───── MATERIAL SHOWN

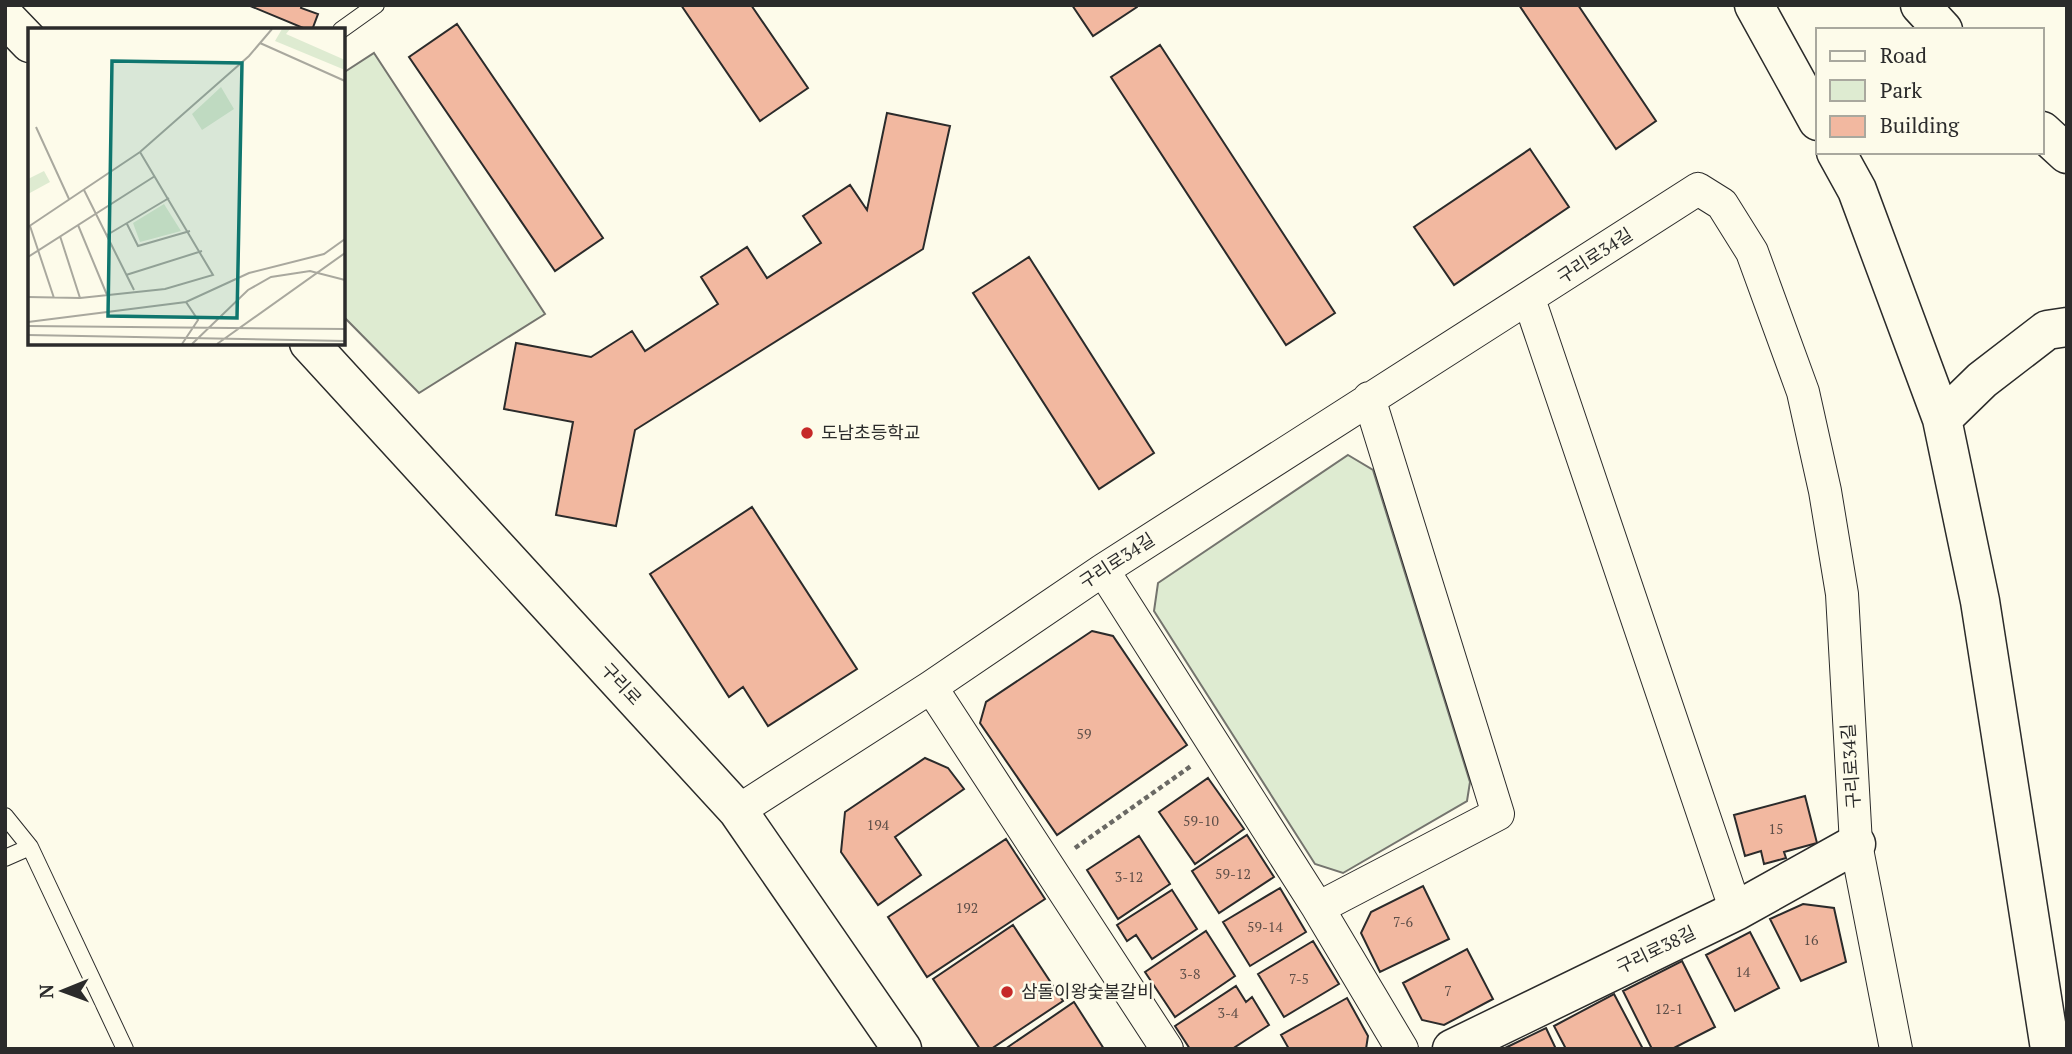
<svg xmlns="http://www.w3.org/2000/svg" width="2072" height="1054" font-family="'PT Serif','Noto Sans KR',serif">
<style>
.green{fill:#deebd1;stroke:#74746e;stroke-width:2}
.building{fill:#f2b8a0;stroke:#2b2b2b;stroke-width:2}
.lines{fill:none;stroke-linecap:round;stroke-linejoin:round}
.lane-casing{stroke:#2b2b2b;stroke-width:18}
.street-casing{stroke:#2b2b2b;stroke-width:34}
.secondary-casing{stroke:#2b2b2b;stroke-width:41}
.path{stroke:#6a6964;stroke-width:4.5;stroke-dasharray:5 3.5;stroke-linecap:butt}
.lane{stroke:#fdfbea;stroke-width:16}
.street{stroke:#fdfbea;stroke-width:32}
.secondary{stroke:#fdfbea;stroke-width:38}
.poi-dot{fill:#c62828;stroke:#fdfbea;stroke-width:2.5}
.labels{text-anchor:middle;stroke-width:5;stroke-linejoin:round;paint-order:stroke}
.number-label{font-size:14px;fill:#5d4e48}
.street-label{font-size:18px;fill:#2b2b2b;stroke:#fdfbea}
.poi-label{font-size:18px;fill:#2b2b2b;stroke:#fdfbea;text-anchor:start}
.inset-road{fill:none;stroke:#a9a89e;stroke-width:2}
.view{fill:#0f766e;fill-opacity:0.15;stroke:#0f766e;stroke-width:3.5}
.inset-edge{fill:none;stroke:#2b2b2b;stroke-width:3.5}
</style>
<rect width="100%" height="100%" fill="#fdfbea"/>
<!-- green -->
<path class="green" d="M374 53 545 314 419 393 343 316V73Z
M1348 455 1373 470 1470 782 1467 801 1343 873 1315 864 1154 611 1158 583Z"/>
<!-- building -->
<path class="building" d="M248 5H302L301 8 318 14 312 30H308Z
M681 5H751L808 88 760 121Z
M1072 5H1137V7L1093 36Z
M1519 5H1578L1656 121 1616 149Z
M457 24 603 238 555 271 409 57Z
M1160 45 1335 313 1286 345 1111 77Z
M887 113 950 126 923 249 635 430 616 526 556 515 573 422 504 409 516 343 591 357 632 331 645 351 718 304 701 277 747 247 767 278 821 243 803 216 850 185 867 210Z
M1530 149 1569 207 1454 285 1414 227Z
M1029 257 1154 453 1099 489 973 293Z
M752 507 857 669 768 726 743 687 729 697 650 574Z
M1092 631 1113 636 1187 745 1057 835 980 723 986 702Z
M925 758 948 768 964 789 895 837 921 875 878 905 841 852 845 812Z
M1208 778 1244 829 1195 864 1159 812Z
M1805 796 1817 843 1784 852 1786 858 1764 864 1761 851 1745 856 1734 815Z
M1247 835 1274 877 1219 913 1192 871Z
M1139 836 1170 884 1118 919 1087 870Z
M1006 839 1045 899 927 977 888 917Z
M1423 886 1449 939 1380 972 1361 933 1371 912Z
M1280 888 1306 932 1250 966 1223 922Z
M1172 890 1197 929 1152 959 1136 935 1127 941 1117 925Z
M1803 904 1834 908 1846 962 1801 981 1770 919Z
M1013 925 1063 1001 991 1049H980L933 979Z
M1206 931 1235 976 1175 1017 1145 972Z
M1750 932 1779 988 1735 1011 1706 955Z
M1313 941 1339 984 1284 1017 1258 974Z
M1467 949 1493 999 1444 1025 1422 1020 1403 983Z
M1682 961 1715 1027 1672 1049H1652L1623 991Z
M1236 986 1246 1002 1252 997 1269 1025 1232 1049H1190L1175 1026Z
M1614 994 1643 1049H1566L1554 1026Z
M1347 998 1368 1036 1366 1049H1289L1281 1035Z
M1074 1002 1104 1049H1005Z
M1546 1028 1556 1049H1503Z"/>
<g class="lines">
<!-- lane casing -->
<g class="lane-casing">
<path id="lane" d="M341 30 376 5
M5 816 30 847 125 1049
M5 858 30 847"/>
</g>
<!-- street casing -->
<g class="street-casing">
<path id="street" d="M1529 299 1736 911
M1103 570 1318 908 1402 1049
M931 687 1167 1049
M738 811 931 687 1103 570 1698 189 1722 204 1752 252 1803 392 1825 491 1842 594 1856 844 1896 1049
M1318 908 1498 814 1369 398"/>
</g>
<!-- secondary casing -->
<g class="secondary-casing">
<path id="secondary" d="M1754 5 1818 121
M1920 5 1943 30
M5 17 30 43
M2042 131 2067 154
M1836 152 1857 190 1942 419 1980 601 2050 1049
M309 343 738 811 902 1049
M1942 419 1982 380 2047 330 2067 327
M1452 1049 1736 911 1856 844"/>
</g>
<!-- path -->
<path class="path" d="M1075 848 1191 766"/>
<!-- lane -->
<use href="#lane" class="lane"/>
<!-- street -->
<use href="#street" class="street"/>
<!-- secondary -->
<use href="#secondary" class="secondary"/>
</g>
<!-- markers -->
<g class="poi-dot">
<circle cx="807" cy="433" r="7"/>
<circle cx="1007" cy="992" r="7"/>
</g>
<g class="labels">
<!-- number labels -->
<g class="number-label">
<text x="1084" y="739">59</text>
<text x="1201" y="826">59-10</text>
<text x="878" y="830">194</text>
<text x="1776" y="834">15</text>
<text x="1233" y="879">59-12</text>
<text x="1129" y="882">3-12</text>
<text x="967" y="913">192</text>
<text x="1403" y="927">7-6</text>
<text x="1265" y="932">59-14</text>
<text x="1811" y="945">16</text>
<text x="1743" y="977">14</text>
<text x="1190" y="979">3-8</text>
<text x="1299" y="984">7-5</text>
<text x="1448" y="996">7</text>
<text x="1669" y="1014">12-1</text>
<text x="1228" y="1018">3-4</text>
</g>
<!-- street labels -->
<g class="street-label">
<text transform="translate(1595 256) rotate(-33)" y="6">구리로34길</text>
<text transform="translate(1117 561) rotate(-33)" y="6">구리로34길</text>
<text transform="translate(621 684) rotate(47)" y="6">구리로</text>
<text transform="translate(1851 766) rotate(-94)" y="6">구리로34길</text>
<text transform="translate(1656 950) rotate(-26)" y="6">구리로38길</text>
</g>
<!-- poi labels -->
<g class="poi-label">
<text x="821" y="439">도남초등학교</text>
<text x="1021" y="998">삼돌이왕숯불갈비</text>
</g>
</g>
<!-- overview -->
<g transform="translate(28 28)">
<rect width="317" height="317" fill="#fdfbea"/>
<path d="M254 1H262L258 6 317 32V42L247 13ZM193 59 206 81 174 102 164 86ZM16 143 22 154 0 166V151ZM136 176 153 203 112 214 105 195Z" fill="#deebd1"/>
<path class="inset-road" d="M232 15 317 53M8 99 41 171M56 162 106 262M99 196 110 218 162 203M50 197 79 267M2 198 26 270M0 199 112 124 221 28 244 1M79 207 141 170M32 208 52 270M0 229 127 148M98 247 174 223M0 269 52 270 137 261 185 247 112 124M0 294 158 274 221 245 296 226 317 211M0 298 317 301M0 307 317 313M154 316 170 292 158 274M164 316 220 262 243 249 282 243 317 252M189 316 317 225"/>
<path class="view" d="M84 33 214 35 209 290 80 288Z"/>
<rect width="317" height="317" class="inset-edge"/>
</g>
<!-- border -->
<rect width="2072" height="1054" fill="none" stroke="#2b2b2b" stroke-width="14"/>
<!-- legend -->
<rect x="1816" y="28" width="228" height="126" fill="#fdfbea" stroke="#a9a89e" stroke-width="2"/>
<rect x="1830" y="51" width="35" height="10" fill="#fdfbea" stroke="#a9a89e" stroke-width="2"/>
<text x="1880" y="63" font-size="21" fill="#2b2b2b">Road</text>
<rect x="1830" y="80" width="35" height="21" fill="#deebd1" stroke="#a9a89e" stroke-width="2"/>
<text x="1880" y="98" font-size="21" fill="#2b2b2b">Park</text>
<rect x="1830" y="116" width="35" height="21" fill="#f2b8a0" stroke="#a9a89e" stroke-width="2"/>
<text x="1880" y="133" font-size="21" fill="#2b2b2b">Building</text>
<!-- north arrow -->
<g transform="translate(63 991) rotate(269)" stroke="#fdfbea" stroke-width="5" paint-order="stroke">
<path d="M0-5L12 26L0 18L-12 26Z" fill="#2b2b2b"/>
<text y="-10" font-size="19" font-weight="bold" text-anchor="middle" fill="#2b2b2b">N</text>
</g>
</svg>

──────────

### TASK ITEM
Please return every line in the data that includes the string "round".

### RESULT OF THIS EXERCISE
.lines{fill:none;stroke-linecap:round;stroke-linejoin:round}
.labels{text-anchor:middle;stroke-width:5;stroke-linejoin:round;paint-order:stroke}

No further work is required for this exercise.